Segment Open

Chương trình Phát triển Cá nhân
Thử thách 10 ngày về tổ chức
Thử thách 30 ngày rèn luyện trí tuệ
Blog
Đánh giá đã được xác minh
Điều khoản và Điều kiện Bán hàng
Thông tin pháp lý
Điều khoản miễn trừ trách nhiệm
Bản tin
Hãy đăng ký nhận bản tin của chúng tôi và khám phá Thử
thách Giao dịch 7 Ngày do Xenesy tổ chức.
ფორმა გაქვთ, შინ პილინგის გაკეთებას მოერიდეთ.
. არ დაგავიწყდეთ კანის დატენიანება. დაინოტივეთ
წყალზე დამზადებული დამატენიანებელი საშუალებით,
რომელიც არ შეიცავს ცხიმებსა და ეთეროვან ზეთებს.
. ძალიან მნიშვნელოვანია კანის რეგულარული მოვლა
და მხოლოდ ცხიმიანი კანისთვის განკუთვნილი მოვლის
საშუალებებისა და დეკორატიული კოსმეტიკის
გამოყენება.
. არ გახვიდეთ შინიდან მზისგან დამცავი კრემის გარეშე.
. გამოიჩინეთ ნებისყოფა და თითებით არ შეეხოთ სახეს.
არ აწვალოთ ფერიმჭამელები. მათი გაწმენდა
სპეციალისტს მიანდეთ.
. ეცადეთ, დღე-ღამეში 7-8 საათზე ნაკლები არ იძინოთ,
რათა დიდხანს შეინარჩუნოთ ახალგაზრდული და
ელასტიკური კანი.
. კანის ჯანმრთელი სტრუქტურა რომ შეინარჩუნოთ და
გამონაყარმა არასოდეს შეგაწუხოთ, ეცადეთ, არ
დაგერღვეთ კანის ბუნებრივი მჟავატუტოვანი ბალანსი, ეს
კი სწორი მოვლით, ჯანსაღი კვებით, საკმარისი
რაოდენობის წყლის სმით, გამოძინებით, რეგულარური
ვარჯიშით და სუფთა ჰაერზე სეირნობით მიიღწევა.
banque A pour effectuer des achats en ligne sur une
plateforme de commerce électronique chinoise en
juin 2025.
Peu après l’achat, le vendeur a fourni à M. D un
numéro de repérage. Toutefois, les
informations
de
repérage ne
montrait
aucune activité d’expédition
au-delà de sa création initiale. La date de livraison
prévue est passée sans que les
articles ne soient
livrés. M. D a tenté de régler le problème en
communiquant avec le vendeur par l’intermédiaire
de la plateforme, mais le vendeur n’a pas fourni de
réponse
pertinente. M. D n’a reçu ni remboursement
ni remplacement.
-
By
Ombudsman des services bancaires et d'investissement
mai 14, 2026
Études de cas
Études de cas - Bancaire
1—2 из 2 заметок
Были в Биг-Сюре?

Segment Closed

What to produce: The assignment is to restate, word for word, each line from the one containing "არ აწვალოთ ფერიმჭამელები. მათი გაწმენდა" through the final line of the material above.

Solution to this exercise:
არ აწვალოთ ფერიმჭამელები. მათი გაწმენდა
სპეციალისტს მიანდეთ.
. ეცადეთ, დღე-ღამეში 7-8 საათზე ნაკლები არ იძინოთ,
რათა დიდხანს შეინარჩუნოთ ახალგაზრდული და
ელასტიკური კანი.
. კანის ჯანმრთელი სტრუქტურა რომ შეინარჩუნოთ და
გამონაყარმა არასოდეს შეგაწუხოთ, ეცადეთ, არ
დაგერღვეთ კანის ბუნებრივი მჟავატუტოვანი ბალანსი, ეს
კი სწორი მოვლით, ჯანსაღი კვებით, საკმარისი
რაოდენობის წყლის სმით, გამოძინებით, რეგულარური
ვარჯიშით და სუფთა ჰაერზე სეირნობით მიიღწევა.
banque A pour effectuer des achats en ligne sur une
plateforme de commerce électronique chinoise en
juin 2025.
Peu après l’achat, le vendeur a fourni à M. D un
numéro de repérage. Toutefois, les
informations
de
repérage ne
montrait
aucune activité d’expédition
au-delà de sa création initiale. La date de livraison
prévue est passée sans que les
articles ne soient
livrés. M. D a tenté de régler le problème en
communiquant avec le vendeur par l’intermédiaire
de la plateforme, mais le vendeur n’a pas fourni de
réponse
pertinente. M. D n’a reçu ni remboursement
ni remplacement.
-
By
Ombudsman des services bancaires et d'investissement
mai 14, 2026
Études de cas
Études de cas - Bancaire
1—2 из 2 заметок
Были в Биг-Сюре?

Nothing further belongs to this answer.